Problem/Motivation
Currently sanitization will happen when the svg file is rendered on page. However, SVG image field module allows uploading an SVG file even if it contains for example a script tag or an iframe tag. The original file will be preserved on the server filesystem and it can be directly loaded from there and the scripts will be executed in the user's browser.
It would be great if the sanitization could also be applied to the upload process as well. It could possibly be optional if needed?
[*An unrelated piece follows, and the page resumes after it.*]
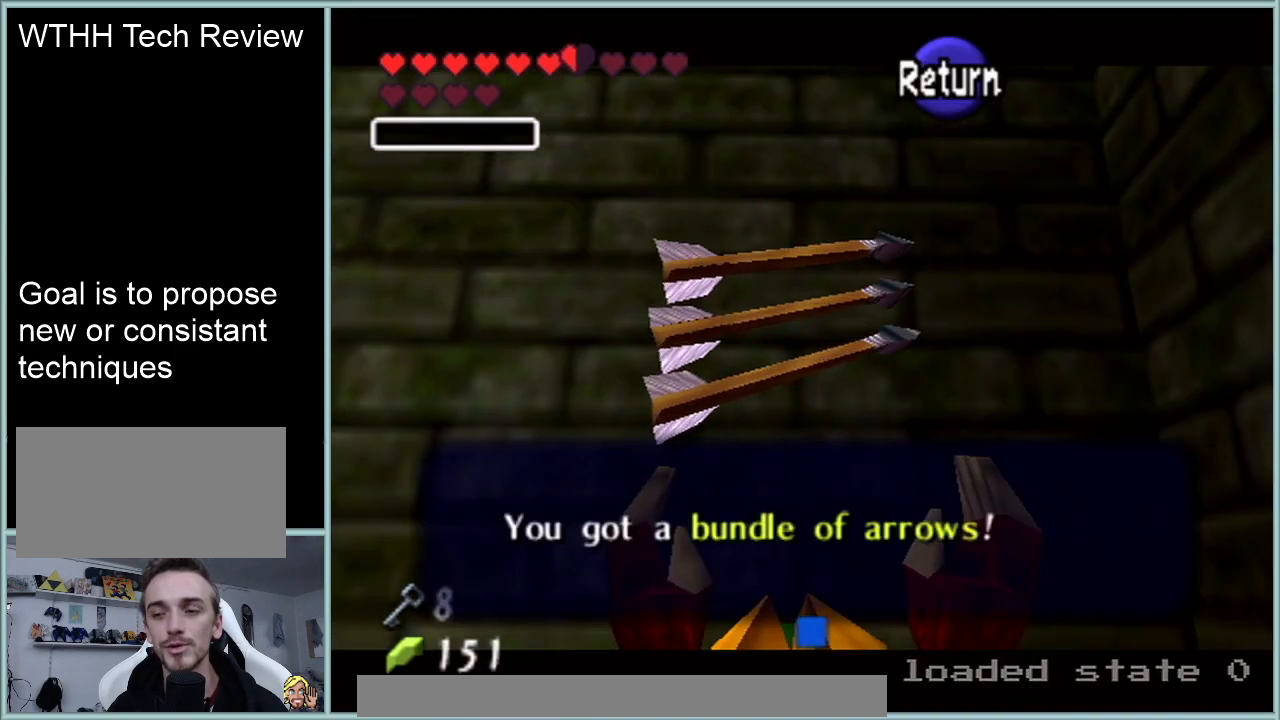
{"buttons": ["A"], "left_stick": "center", "events": [[467, "A", "down"]]}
I included a mock-up screenshot of some quickly made example how it could look like when an uploaded svg file does not validate because of suspicious tags.
Steps to reproduce
- Follow the installation and configuration steps of the SVG image field module
- Create an svg file that contains suspicious content like iframes or script tags
- Upload this file to your site via svg image field
- View the original file in your browser and you will notice that those suspicious tags will be present in the svg file
Proposed resolution
Add new upload validator in svg_image_field/src/Plugin/Field/FieldWidget/SvgImageFieldWidget.php
For example something like this
public function formElement(FieldItemListInterface $items, $delta, array $element, array &$form, FormStateInterface $form_state) {
$element = parent::formElement($items, $delta, $element, $form, $form_state);
$field_settings = $this->getFieldSettings();
$element['#upload_validators']['file_validate_extensions'][0] = 'svg';
$element['#upload_validators']['svg_image_field_validate_mime_type'] = [];
$element['#upload_validators']['svg_image_field_validate_sanitize'] = [];
After that, utilize the svg sanitizer in hook_file_validate() in a similar way as the mime type is validated
function svg_image_field_validate_sanitize(FileInterface $file) {
Something along these lines
...
$svgSanitizer = new Sanitizer();
$svg_data = $svgSanitizer->sanitize($svg_data);
if ($issues = $svgSanitizer->getXmlIssues()) {
foreach ($issues as $issue) {
$errors[] = $issue['message'];
}
}
...
In addition to this there could be settings for this, if someone doesn't want their svg files to be sanitized during upload. This could maybe be controlled in the field or form settings?
Remaining tasks
- create the upload validator
- create settings for it
- create tests?
User interface changes
- An error message will be displayed during upload if there are any validation errors
- Settings form where sanitizing during upload can be disabled/enabled?